# International Pigeon Appreciation Day 13th June



## ssu360racer (Jan 4, 2017)

Its well known that 13th June is being Celebrated as National Pigeon Day in USA for some time now (with the help of New York Bird Club member Anna Dove).

However the concept of 13th June as International Pigeon Appreciation Day is relatively new around the world.

Do you know which other country beside USA is celebrating this Day?

Also.. Please Share if You Have Any Other Info About the Day.


----------



## Jass SamOplay (May 29, 2012)

Oh my heck.... I just told someone that 13 june is international pigeon day. The person asked me, do we shoot pigeons on that day? Are you serious right now?

We pigeon lovers need to create awareness.
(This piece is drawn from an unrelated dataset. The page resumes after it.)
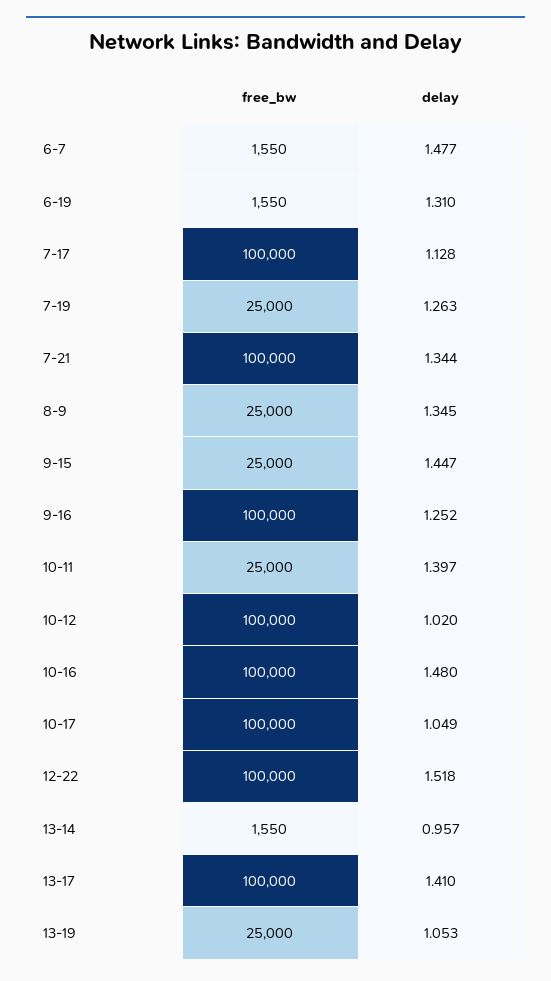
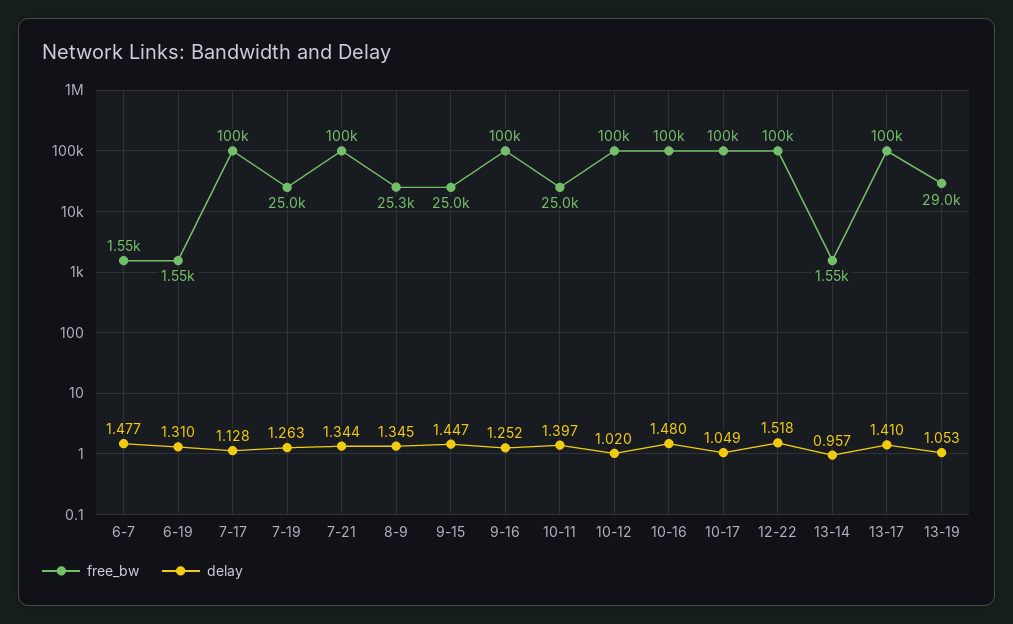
free_bw, 8-9: 25000 -> 25300
free_bw, 13-19: 25000 -> 29000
Thanks ssuracer for bringing up this topic and welcome to the forum...


----------



## ssu360racer (Jan 4, 2017)

Thank you Jass..
I think people dont know much about this day since its relatively new.

I believe it was first celebrated in New York 2009 as National Pigeon Day.

Later on, the trend started moving toward as an International event and now is being called International Pigeon Appreciation Day.

A country in Asia called Bangladesh has already got onto the trend.

And many fanciers there are already preparing to celebrate 13th June as we speak.


----------



## Jass SamOplay (May 29, 2012)

Thats great... It will be celebrated in Vancouver, Canada too.


----------



## ssu360racer (Jan 4, 2017)

It seems some people in London Appreciate this day as well...


----------



## FredaH (Apr 5, 2016)

Thanks for sharing this info as I had no idea. Gives me a perfect excuse for filling my Facebook timeline with my pidgies and some from the garden - must get treats in for them. Like a pigeon Christmas, lol.


----------



## Jay3 (May 4, 2008)

Your birds are adorable Freda. Wouldn't think you would need a reason to fill your facebook timeline with their pictures.


----------



## FredaH (Apr 5, 2016)

Thank you Jay - here's the little lady who introduced me to the wonderful world of pigeons. 
And then there were seven!


----------



## Jay3 (May 4, 2008)

Awww! You take good pictures. She's a cutie. She looks like "Who........Me?"


----------



## YaSin11 (Jul 23, 2009)

*Happy International Pigeon Appreciation Day to All *



ssu360racer said:


> Thank you Jass..
> I think people dont know much about this day since its relatively new.
> 
> I believe it was first celebrated in New York 2009 as National Pigeon Day.
> ...


 Thanks for sharing this info ssu360racer. 

I am from Dhaka, Bangladesh. I was not aware of this. I will try to increase awareness. Thanks again.


----------



## Jass SamOplay (May 29, 2012)

I fed and spent time with the wild ones. It was so soothing. And tried to tell people how they risked their lives to save ours...


----------



## cwebster (Dec 11, 2010)

Love the photos! Happy Pigeon Day to all!


----------



## Jass SamOplay (May 29, 2012)

Thanks.... Happy Pigeon Appreciation Day my lovely pigeoneers... and toast to Pigeon Talk, an amazing platform; for bringing us together...
Cheers


----------



## ssu360racer (Jan 4, 2017)




----------



## Jass SamOplay (May 29, 2012)

How beautiful.....!!!


----------



## LeeLu (Sep 23, 2012)

Jass SamOplay said:


> How beautiful.....!!!


Agreed...AWESOME!


----------



## FredaH (Apr 5, 2016)

Aww what lovely posts and what a lovely forum with awesome members doing their best for all pigeons. Yes they certainly did risk their lives for us, where would the military have been without them in times of past conflicts? 
Wonderful birds who deserve the utmost respect and they'll always get it on PT.


----------



## Jay3 (May 4, 2008)

Jass SamOplay said:


> I fed and spent time with the wild ones. It was so soothing. And tried to tell people how they risked their lives to save ours...


That's a nice shot Jass. Thanks for sharing it. Hope you don't mind if I save it.
Mostly Blue Bar. I see mostly checks around here, with some Blue Bars mixed in.


----------